The word roué, “dissipated debauchee,” is French, and its original meaning was “broken on the wheel.” As execution by breaking on the wheel in France and some other countries was reserved for crimes of particular atrocity, roué came by a natural process to be understood to mean a man morally worse than a “gallows-bird,” a criminal who only deserved hanging for common crimes. He was also a leader in wickedness, since the chief of a gang of brigands (for instance) would be broken on the wheel, while his obscure followers were merely hanged. Philip, Duke of Orléans, who was regent of France from 1715 to 1723, gave the term the sense of impious and callous debauchee, which it has borne since his time, by habitually applying it to the very bad male company who amused his privacy and his leisure. The locus classicus for the origin of this use of the epithet is in the Memoirs of Saint-Simon.

In English, the quotation “Who breaks a butterfly upon a wheel?” from Alexander Pope’s “Epistle to Dr Arbuthnot” is occasionally seen, referring to putting great effort into achieving something minor or unimportant.

The Yu-Gi-Oh card “Nightmare Wheel” is similar to the breaking wheel and depicts a creature bound to a breaking wheel and cannot escape.(Wikipedia and History of Violence)

Desultory ~ Etymology: From Latin desultorius (“hasty, casual, superficial”), from desultor (“a circus rider who jumped from one galloping horse to another”), from dēsiliō (“jump down”), from (“down”) + saliō (“jump, leap”). It means “jumping, or passing, from one thing or subject to another, without order or rational connection; without logical sequence; out of course; by the way; as a digression; not connected with the subject; disappointing in performance or progress; (obsolete) leaping, skipping or flitting about, generally in a random or unsteady manner.” It is said medieval soldiers (if two horses were available) would jump from one horse to the other when the first had become weary.

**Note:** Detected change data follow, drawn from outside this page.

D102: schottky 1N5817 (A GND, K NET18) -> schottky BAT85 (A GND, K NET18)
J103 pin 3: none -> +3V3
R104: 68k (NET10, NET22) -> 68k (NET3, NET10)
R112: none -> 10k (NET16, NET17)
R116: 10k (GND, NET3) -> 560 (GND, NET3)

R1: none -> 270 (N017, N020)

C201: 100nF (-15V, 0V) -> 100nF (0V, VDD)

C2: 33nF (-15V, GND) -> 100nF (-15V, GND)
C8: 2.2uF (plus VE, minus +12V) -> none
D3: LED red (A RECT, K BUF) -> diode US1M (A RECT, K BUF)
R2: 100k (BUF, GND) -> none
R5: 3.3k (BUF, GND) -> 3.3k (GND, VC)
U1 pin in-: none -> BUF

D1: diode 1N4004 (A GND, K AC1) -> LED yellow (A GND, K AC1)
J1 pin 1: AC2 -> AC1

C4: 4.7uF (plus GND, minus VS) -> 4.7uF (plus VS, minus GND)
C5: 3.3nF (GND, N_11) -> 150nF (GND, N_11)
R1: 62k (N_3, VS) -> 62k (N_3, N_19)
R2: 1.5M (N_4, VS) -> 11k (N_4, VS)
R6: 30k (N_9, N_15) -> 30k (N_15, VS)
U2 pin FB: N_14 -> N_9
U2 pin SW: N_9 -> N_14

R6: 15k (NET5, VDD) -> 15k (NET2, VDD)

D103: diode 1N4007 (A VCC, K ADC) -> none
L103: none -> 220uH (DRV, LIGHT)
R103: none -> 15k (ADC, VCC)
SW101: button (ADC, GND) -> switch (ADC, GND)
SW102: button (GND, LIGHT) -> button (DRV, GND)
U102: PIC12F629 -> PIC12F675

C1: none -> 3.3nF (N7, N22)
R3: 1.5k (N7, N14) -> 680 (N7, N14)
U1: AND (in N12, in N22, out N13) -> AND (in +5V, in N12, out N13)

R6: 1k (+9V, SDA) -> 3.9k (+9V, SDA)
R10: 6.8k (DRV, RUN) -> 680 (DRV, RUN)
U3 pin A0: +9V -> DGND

Quiz – From The Free Dictionary, we find “while the origins of quiz remain obscure, we can at least trace the development of its senses. The term, first recorded in the late 1700s, originally meant “an odd or eccentric person.” From the noun in this sense came a verb meaning “to make sport or fun of” and “to regard mockingly.” In English dialects and probably in American English the verb quiz acquired senses relating to interrogation and questioning. This presumably occurred because quiz was associated with question, inquisitive, or perhaps the English dialect verb quiset, “to question” (probably itself short for obsolete inquisite, “to investigate”). From this new area of meaning came the noun and verb senses all too familiar to students.”

QUIZ vs TEASE:
**Quiz started out meaning a person who was really odd– like wearing outmoded clothes or being wildly eccentric in clothes. Then it started meaning to tease a little or to inspect with a Quizzing Glass. It is not in the ordinary dictionary of 1815.
In 1796, it meant to mock or make fun of. Before that, in 1749, it was an eccentric person.